*** Opening SOURCE MATERIAL ***

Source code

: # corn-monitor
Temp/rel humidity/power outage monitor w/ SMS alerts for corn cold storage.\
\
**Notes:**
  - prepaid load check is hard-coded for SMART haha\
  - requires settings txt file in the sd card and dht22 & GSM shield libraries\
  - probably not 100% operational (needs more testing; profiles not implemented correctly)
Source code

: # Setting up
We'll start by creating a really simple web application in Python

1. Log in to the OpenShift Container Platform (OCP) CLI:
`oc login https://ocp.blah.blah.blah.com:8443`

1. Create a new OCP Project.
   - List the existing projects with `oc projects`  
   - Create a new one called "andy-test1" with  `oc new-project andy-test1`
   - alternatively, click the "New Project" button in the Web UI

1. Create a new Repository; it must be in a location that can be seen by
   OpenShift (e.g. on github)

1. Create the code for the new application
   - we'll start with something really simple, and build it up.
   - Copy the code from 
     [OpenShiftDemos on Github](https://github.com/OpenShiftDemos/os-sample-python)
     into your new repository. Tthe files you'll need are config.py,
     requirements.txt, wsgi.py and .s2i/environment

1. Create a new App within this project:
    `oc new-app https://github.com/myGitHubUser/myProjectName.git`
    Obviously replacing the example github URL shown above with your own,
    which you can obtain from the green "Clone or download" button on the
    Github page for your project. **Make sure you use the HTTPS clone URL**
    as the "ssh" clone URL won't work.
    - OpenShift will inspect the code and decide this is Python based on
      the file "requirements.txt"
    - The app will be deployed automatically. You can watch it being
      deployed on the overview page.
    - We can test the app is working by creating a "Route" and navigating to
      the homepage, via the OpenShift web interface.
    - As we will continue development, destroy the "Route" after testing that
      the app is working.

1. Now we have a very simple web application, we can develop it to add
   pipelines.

*** Closing SOURCE MATERIAL ***

Turn each line of source text in the rows above into a Markdown table with the columns Number and Line. Skip blank lines and number the remaining lines in order.

- [OUTPUT FOR THIS TASK]:
| Number | Line |
|---|---|
| 1 | Source code |
| 2 | : # corn-monitor |
| 3 | Temp/rel humidity/power outage monitor w/ SMS alerts for corn cold storage.\ |
| 4 | \ |
| 5 | **Notes:** |
| 6 |   - prepaid load check is hard-coded for SMART haha\ |
| 7 |   - requires settings txt file in the sd card and dht22 & GSM shield libraries\ |
| 8 |   - probably not 100% operational (needs more testing; profiles not implemented correctly) |
| 9 | Source code |
| 10 | : # Setting up |
| 11 | We'll start by creating a really simple web application in Python |
| 12 | 1. Log in to the OpenShift Container Platform (OCP) CLI: |
| 13 | `oc login https://ocp.blah.blah.blah.com:8443` |
| 14 | 1. Create a new OCP Project. |
| 15 |    - List the existing projects with `oc projects`   |
| 16 |    - Create a new one called "andy-test1" with  `oc new-project andy-test1` |
| 17 |    - alternatively, click the "New Project" button in the Web UI |
| 18 | 1. Create a new Repository; it must be in a location that can be seen by |
| 19 |    OpenShift (e.g. on github) |
| 20 | 1. Create the code for the new application |
| 21 |    - we'll start with something really simple, and build it up. |
| 22 |    - Copy the code from  |
| 23 |      [OpenShiftDemos on Github](https://github.com/OpenShiftDemos/os-sample-python) |
| 24 |      into your new repository. Tthe files you'll need are config.py, |
| 25 |      requirements.txt, wsgi.py and .s2i/environment |
| 26 | 1. Create a new App within this project: |
| 27 |     `oc new-app https://github.com/myGitHubUser/myProjectName.git` |
| 28 |     Obviously replacing the example github URL shown above with your own, |
| 29 |     which you can obtain from the green "Clone or download" button on the |
| 30 |     Github page for your project. **Make sure you use the HTTPS clone URL** |
| 31 |     as the "ssh" clone URL won't work. |
| 32 |     - OpenShift will inspect the code and decide this is Python based on |
| 33 |       the file "requirements.txt" |
| 34 |     - The app will be deployed automatically. You can watch it being |
| 35 |       deployed on the overview page. |
| 36 |     - We can test the app is working by creating a "Route" and navigating to |
| 37 |       the homepage, via the OpenShift web interface. |
| 38 |     - As we will continue development, destroy the "Route" after testing that |
| 39 |       the app is working. |
| 40 | 1. Now we have a very simple web application, we can develop it to add |
| 41 |    pipelines. |